From personal experience, Huerta has noticed that doctors sometimes provide unnecessarily large prescriptions of pills.
“Do we really need to take Vicodin for 30 days because our teeth were pulled out?” Huerta said. “I managed to do it without any.”
Nearly 15,000 people die every year of overdoses involving prescription painkillers according to the Centers for Disease Control and Prevention (CDC). Studies, including those from the CDC, indicate the intentional abuse of prescription drugs, such as pain relievers, tranquilizers, stimulants and sedatives, is a growing concern, especially among young adults in the United States.

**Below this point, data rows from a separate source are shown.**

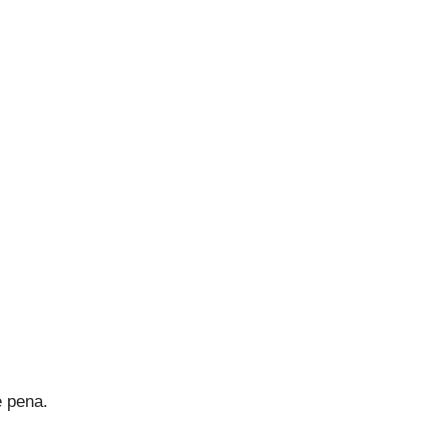
e pena.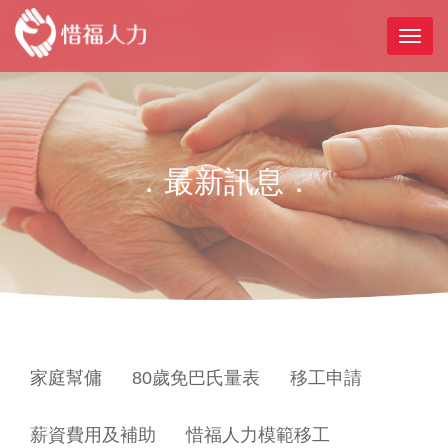
．最新訊息．
家庭幫傭
80歲免巴氏量表
移工申請
薪資費用及補助
惜福人力模範移工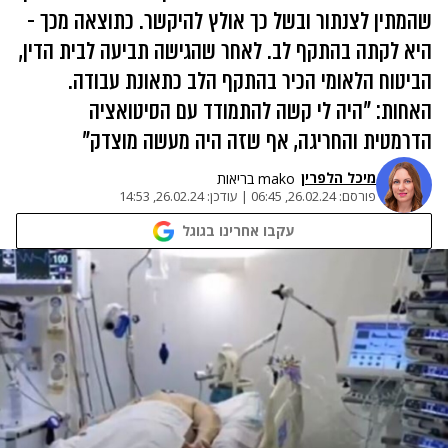
שהמתין לצנתור ובשל כך אולץ להיקשר. כתוצאה מכך -
היא לקתה בהתקף לב. לאחר שהגישה תביעה לבית הדין,
הביטוח הלאומי הכיר בהתקף הלב כתאונת עבודה.
האחות: "היה לי קשה להתמודד עם הסיטואציה
הדרמטית והחריגה, אף שזה היה מעשה מוצדק"
מיכל הלפרין
mako בריאות
פורסם:
26.02.24, 06:45
|
עודכן:
26.02.24, 14:53
עקבו אחרינו בגוגל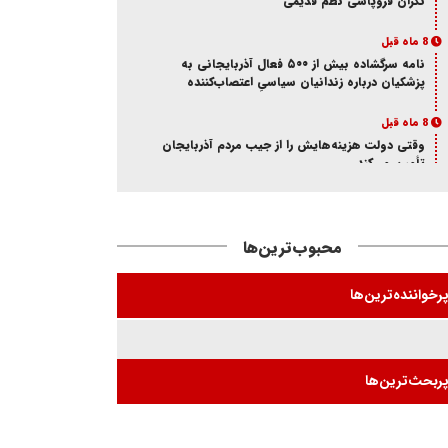
نگران فروپاشی نظم قدیمی
8 ماه قبل
نامه سرگشاده بیش از ۵۰۰ فعال آذربایجانی به
پزشکیان درباره زندانیان سیاسیِ اعتصاب‌کننده
8 ماه قبل
وقتی دولت هزینه‌هایش را از جیب مردم آذربایجان
تأمین می‌کند
8 ماه قبل
آذر؛ ماه خون در ایران و آزربایجان
محبوب‌ترین‌ها
8 ماه قبل
از انکار هویت تا اتهام جاسوسی
رخواننده‌ترین‌ها
8 ماه قبل
ممانعت وزارت اطلاعات از حضور یک فعال
آذربایجانی در تئاتر «کوراوغلو» تبریز
ربحث‌ترین‌ها
8 ماه قبل
بازی شیخ با شاه و مجاهد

“From our point of view here at the university, we know that students are under a great deal of stress,” Huerta said. “We want to identify the student who’s in stress and we want to refer that student.”
Huerta added that many young people have been abusing prescription medications since high school.
“We’re paying attention, but maybe the user isn’t, and we just want them to get help,” Huerta said.
Central California Recovery was also present at the event. Its objective of being at the event was to bring the treatment viewpoint and the assessment aspect of getting help with addiction problems.
“We find in many cases people may not know where to go, just like you wouldn’t know which doctor would be appropriate for a specific specialty,” said Dale White, president of Central California Recovery.
Karen Maroot, chief executive officer of Esano Health, said that more than 10 percent of Fresno State students have an addiction to prescription drugs. She knows first hand about people seeking treatment because Esano Health is a substance abuse treatment company located in Fresno and Merced.
“We’re letting them know it’s treatable,” Maroot said. “If you can catch it early enough, you can avoid a lot of problems with your life.”